The nomads of the Great Plains also have a larger population than they did in our time-line. The population is putting a great deal of pressure on buffalo populations. Plains Indian wars are becoming more deadly as competition for food resources becomes more of a factor. Military tactics evolve rapidly. Eastern tribes being forced into the fringes of the plains have learned a great deal in over a century of conflict with settlers, and plains tribes are being forced to learn the new tactics in order to cope with the tribes being pushed toward their lands.

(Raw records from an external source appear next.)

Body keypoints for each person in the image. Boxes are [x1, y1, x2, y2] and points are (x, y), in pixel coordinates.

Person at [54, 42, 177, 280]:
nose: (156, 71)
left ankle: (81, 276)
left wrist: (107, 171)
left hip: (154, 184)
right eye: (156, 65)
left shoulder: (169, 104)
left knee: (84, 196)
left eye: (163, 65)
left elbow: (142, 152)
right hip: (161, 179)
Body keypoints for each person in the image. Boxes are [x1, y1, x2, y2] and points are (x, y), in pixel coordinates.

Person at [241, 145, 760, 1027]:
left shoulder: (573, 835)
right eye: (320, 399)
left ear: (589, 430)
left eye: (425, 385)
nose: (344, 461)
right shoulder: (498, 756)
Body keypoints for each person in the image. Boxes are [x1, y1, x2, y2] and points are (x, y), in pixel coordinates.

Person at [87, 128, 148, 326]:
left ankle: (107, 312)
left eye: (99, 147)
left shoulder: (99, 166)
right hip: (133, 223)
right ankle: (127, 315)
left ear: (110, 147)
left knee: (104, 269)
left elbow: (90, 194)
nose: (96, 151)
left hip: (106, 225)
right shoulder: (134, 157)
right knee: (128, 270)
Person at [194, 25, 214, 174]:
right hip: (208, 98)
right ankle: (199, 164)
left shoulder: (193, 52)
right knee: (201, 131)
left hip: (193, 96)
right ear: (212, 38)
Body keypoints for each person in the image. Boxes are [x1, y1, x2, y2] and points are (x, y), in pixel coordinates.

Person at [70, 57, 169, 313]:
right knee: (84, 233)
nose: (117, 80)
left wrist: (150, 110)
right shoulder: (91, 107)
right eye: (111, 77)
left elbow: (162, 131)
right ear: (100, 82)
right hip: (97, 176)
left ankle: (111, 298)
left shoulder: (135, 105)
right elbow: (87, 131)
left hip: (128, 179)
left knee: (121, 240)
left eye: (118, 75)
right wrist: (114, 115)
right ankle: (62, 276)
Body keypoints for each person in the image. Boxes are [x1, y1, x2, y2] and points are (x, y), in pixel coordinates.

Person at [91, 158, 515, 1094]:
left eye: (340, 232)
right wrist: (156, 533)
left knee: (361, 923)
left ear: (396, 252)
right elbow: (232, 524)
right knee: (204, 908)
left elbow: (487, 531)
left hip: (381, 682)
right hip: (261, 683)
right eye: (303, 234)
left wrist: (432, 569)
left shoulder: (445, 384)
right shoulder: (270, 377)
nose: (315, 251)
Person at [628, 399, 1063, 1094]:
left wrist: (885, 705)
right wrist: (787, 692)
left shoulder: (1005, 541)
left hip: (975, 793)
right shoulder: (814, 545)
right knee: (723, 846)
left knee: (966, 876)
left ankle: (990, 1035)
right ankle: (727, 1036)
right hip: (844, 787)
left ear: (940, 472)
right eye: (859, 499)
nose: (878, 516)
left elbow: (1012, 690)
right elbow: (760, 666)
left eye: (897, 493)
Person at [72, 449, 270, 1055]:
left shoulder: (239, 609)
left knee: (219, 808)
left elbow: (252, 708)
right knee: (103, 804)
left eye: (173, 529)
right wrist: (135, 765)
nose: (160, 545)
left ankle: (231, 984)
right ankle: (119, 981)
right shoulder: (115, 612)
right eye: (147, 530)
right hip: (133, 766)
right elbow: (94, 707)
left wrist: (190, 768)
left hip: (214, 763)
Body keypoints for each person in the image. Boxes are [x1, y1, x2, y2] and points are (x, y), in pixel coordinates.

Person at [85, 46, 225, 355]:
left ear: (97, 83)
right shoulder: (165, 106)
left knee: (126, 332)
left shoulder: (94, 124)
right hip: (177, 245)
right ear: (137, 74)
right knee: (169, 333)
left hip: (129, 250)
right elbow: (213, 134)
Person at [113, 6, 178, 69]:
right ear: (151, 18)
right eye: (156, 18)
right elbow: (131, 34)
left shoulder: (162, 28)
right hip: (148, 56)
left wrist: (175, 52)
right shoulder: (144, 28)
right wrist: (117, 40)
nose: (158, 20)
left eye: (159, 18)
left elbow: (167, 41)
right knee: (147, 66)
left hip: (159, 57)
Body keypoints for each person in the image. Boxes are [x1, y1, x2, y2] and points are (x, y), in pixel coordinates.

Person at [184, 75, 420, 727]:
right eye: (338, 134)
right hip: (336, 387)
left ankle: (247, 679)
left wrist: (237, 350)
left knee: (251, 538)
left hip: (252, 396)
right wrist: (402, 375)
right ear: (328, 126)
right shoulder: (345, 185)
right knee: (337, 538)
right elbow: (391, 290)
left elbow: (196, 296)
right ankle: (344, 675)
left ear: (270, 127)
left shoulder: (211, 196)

So what happens when the frontier reaches the plains? Well things get far nastier than they did in our time-line. I doubt that the frontier's advance would stop, but the Indian wars would be much more serious and hard-fought. Other European diseases like mumps and measles would hit tribes hard, though nowhere near as hard as smallpox did in our time-line. Eventually railroads, mass slaughters of buffalo, and machine guns would bring the plains Indians under US control.

At the same time, the resulting country would be significantly different, with either a much higher proportion of Indians or a much larger number of Indians killed directly in military action. Either result changes the nature of parts of the country.  Imagine half a dozen tribes the size of the Navaho scattered around the plains, or Pueblo towns two or three times the size that they are in our timeline. The United States would still be roughly the same in basic outline, but there would be a strong Indian presence in a lot more states. Anti-Indian sentiment might be stronger in those regions than it is in our time-line. In other words this would not have a world-wide earthshaking impact, but one that would make a great deal of difference to individual tribes and regions.